§ **YOUR TASK**: Return every line of the records below without any change, keeping them in their original order.

§ **RECORD EXTRACTS**:
▬▬▬▬▬▬

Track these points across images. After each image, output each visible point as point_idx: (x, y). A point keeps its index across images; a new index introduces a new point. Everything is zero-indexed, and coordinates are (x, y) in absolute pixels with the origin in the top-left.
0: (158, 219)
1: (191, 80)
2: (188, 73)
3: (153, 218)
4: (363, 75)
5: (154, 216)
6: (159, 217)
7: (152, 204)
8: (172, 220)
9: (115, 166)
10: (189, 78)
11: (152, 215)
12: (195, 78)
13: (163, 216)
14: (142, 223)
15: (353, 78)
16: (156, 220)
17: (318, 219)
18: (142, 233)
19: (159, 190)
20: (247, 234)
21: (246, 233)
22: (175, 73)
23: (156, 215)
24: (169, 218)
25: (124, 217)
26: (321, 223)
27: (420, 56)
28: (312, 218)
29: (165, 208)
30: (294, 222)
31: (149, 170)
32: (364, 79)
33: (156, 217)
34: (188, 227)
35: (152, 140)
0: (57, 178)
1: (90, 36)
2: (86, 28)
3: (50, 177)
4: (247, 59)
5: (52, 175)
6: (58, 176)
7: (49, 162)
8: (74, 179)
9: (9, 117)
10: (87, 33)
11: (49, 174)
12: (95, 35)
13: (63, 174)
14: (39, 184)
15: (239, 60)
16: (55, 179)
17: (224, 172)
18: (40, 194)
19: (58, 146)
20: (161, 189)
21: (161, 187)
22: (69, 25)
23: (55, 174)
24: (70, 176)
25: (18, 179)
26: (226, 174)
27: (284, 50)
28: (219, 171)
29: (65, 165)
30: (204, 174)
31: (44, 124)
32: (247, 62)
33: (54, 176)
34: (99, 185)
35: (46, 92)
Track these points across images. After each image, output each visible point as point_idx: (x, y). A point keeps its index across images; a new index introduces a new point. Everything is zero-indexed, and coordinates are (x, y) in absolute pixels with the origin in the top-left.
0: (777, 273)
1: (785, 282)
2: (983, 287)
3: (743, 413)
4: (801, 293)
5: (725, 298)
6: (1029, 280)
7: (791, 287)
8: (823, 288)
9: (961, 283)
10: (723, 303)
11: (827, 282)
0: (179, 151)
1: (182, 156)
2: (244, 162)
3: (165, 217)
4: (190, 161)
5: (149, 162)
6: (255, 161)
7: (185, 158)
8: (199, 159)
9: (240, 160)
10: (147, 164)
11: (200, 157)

▬▬▬▬▬▬

§ **EXERCISE ANSWER**:
Track these points across images. After each image, output each visible point as point_idx: (x, y). A point keeps its index across images; a new index introduces a new point. Everything is zero-indexed, and coordinates are (x, y) in absolute pixels with the origin in the top-left.
0: (158, 219)
1: (191, 80)
2: (188, 73)
3: (153, 218)
4: (363, 75)
5: (154, 216)
6: (159, 217)
7: (152, 204)
8: (172, 220)
9: (115, 166)
10: (189, 78)
11: (152, 215)
12: (195, 78)
13: (163, 216)
14: (142, 223)
15: (353, 78)
16: (156, 220)
17: (318, 219)
18: (142, 233)
19: (159, 190)
20: (247, 234)
21: (246, 233)
22: (175, 73)
23: (156, 215)
24: (169, 218)
25: (124, 217)
26: (321, 223)
27: (420, 56)
28: (312, 218)
29: (165, 208)
30: (294, 222)
31: (149, 170)
32: (364, 79)
33: (156, 217)
34: (188, 227)
35: (152, 140)
0: (57, 178)
1: (90, 36)
2: (86, 28)
3: (50, 177)
4: (247, 59)
5: (52, 175)
6: (58, 176)
7: (49, 162)
8: (74, 179)
9: (9, 117)
10: (87, 33)
11: (49, 174)
12: (95, 35)
13: (63, 174)
14: (39, 184)
15: (239, 60)
16: (55, 179)
17: (224, 172)
18: (40, 194)
19: (58, 146)
20: (161, 189)
21: (161, 187)
22: (69, 25)
23: (55, 174)
24: (70, 176)
25: (18, 179)
26: (226, 174)
27: (284, 50)
28: (219, 171)
29: (65, 165)
30: (204, 174)
31: (44, 124)
32: (247, 62)
33: (54, 176)
34: (99, 185)
35: (46, 92)
Track these points across images. After each image, output each visible point as point_idx: (x, y). A point keeps its index across images; a new index introduces a new point. Everything is zero-indexed, and coordinates are (x, y) in absolute pixels with the origin in the top-left.
0: (777, 273)
1: (785, 282)
2: (983, 287)
3: (743, 413)
4: (801, 293)
5: (725, 298)
6: (1029, 280)
7: (791, 287)
8: (823, 288)
9: (961, 283)
10: (723, 303)
11: (827, 282)
0: (179, 151)
1: (182, 156)
2: (244, 162)
3: (165, 217)
4: (190, 161)
5: (149, 162)
6: (255, 161)
7: (185, 158)
8: (199, 159)
9: (240, 160)
10: (147, 164)
11: (200, 157)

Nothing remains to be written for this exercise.